» EXERCISE BRIEF: Please extract the full HIV sequence database text below, word for word.

» TEXT BLOCK:
============
Search tips
Search criteria 


Logo of narLink to Publisher's site
Nucleic Acids Res. 2001 January 1; 29(1): 296–299.

Human Immunodeficiency Virus Reverse Transcriptase and Protease Sequence Database: an expanded data model integrating natural language text and sequence analysis programs


The HIV Reverse Transcriptase and Protease Sequence Database is an on-line relational database that catalogs evolutionary and drug-related sequence variation in the human immunodeficiency virus (HIV) reverse transcriptase (RT) and protease enzymes, the molecular targets of anti-HIV therapy ( The database contains a compilation of nearly all published HIV RT and protease sequences, including submissions from International Collaboration databases and sequences published in journal articles. Sequences are linked to data about the source of the sequence sample and the antiretroviral drug treatment history of the individual from whom the isolate was obtained. During the past year 3500 sequences have been added and the data model has been expanded to include drug susceptibility data on sequenced isolates. Database content has also been integrated with didactic text and the output of two sequence analysis programs.


Medical and biological relevance

Human immunodeficiency virus (HIV) reverse transcriptase (RT) and protease enzymes are the molecular targets of the 15 currently licensed antiretroviral drugs. Sequence changes in the genes coding for these enzymes are directly responsible for phenotypic resistance to RT and protease inhibitors. Individuals infected with drug-susceptible HIV isolates experience reductions in morbidity and mortality with appropriate antiretroviral drug therapy. In contrast, individuals infected with drug-resistant isolates do not usually respond to drug therapy (1). Assays for sequencing HIV RT and protease are commercially available and are widely used in clinical settings. However, the optimal means of interpreting RT and protease sequences is not known, and the potential utility of such sequence results in clinical settings is an area of intense clinical investigation (2).
============
» EXERCISE DATA:
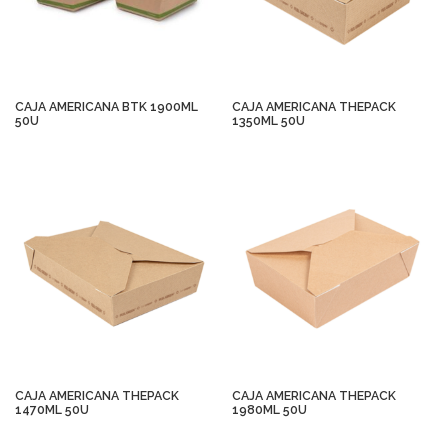
CAJA AMERICANA BTK 1900ML
CAJA AMERICANA THEPACK
50U
1350ML 50U
CAJA AMERICANA THEPACK
CAJA AMERICANA THEPACK
1470ML 50U
1980ML 50U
============
» RESULT OF THIS TASK:
Search tips
Search criteria 


Logo of narLink to Publisher's site
Nucleic Acids Res. 2001 January 1; 29(1): 296–299.

Human Immunodeficiency Virus Reverse Transcriptase and Protease Sequence Database: an expanded data model integrating natural language text and sequence analysis programs


The HIV Reverse Transcriptase and Protease Sequence Database is an on-line relational database that catalogs evolutionary and drug-related sequence variation in the human immunodeficiency virus (HIV) reverse transcriptase (RT) and protease enzymes, the molecular targets of anti-HIV therapy ( The database contains a compilation of nearly all published HIV RT and protease sequences, including submissions from International Collaboration databases and sequences published in journal articles. Sequences are linked to data about the source of the sequence sample and the antiretroviral drug treatment history of the individual from whom the isolate was obtained. During the past year 3500 sequences have been added and the data model has been expanded to include drug susceptibility data on sequenced isolates. Database content has also been integrated with didactic text and the output of two sequence analysis programs.


Medical and biological relevance

Human immunodeficiency virus (HIV) reverse transcriptase (RT) and protease enzymes are the molecular targets of the 15 currently licensed antiretroviral drugs. Sequence changes in the genes coding for these enzymes are directly responsible for phenotypic resistance to RT and protease inhibitors. Individuals infected with drug-susceptible HIV isolates experience reductions in morbidity and mortality with appropriate antiretroviral drug therapy. In contrast, individuals infected with drug-resistant isolates do not usually respond to drug therapy (1). Assays for sequencing HIV RT and protease are commercially available and are widely used in clinical settings. However, the optimal means of interpreting RT and protease sequences is not known, and the potential utility of such sequence results in clinical settings is an area of intense clinical investigation (2).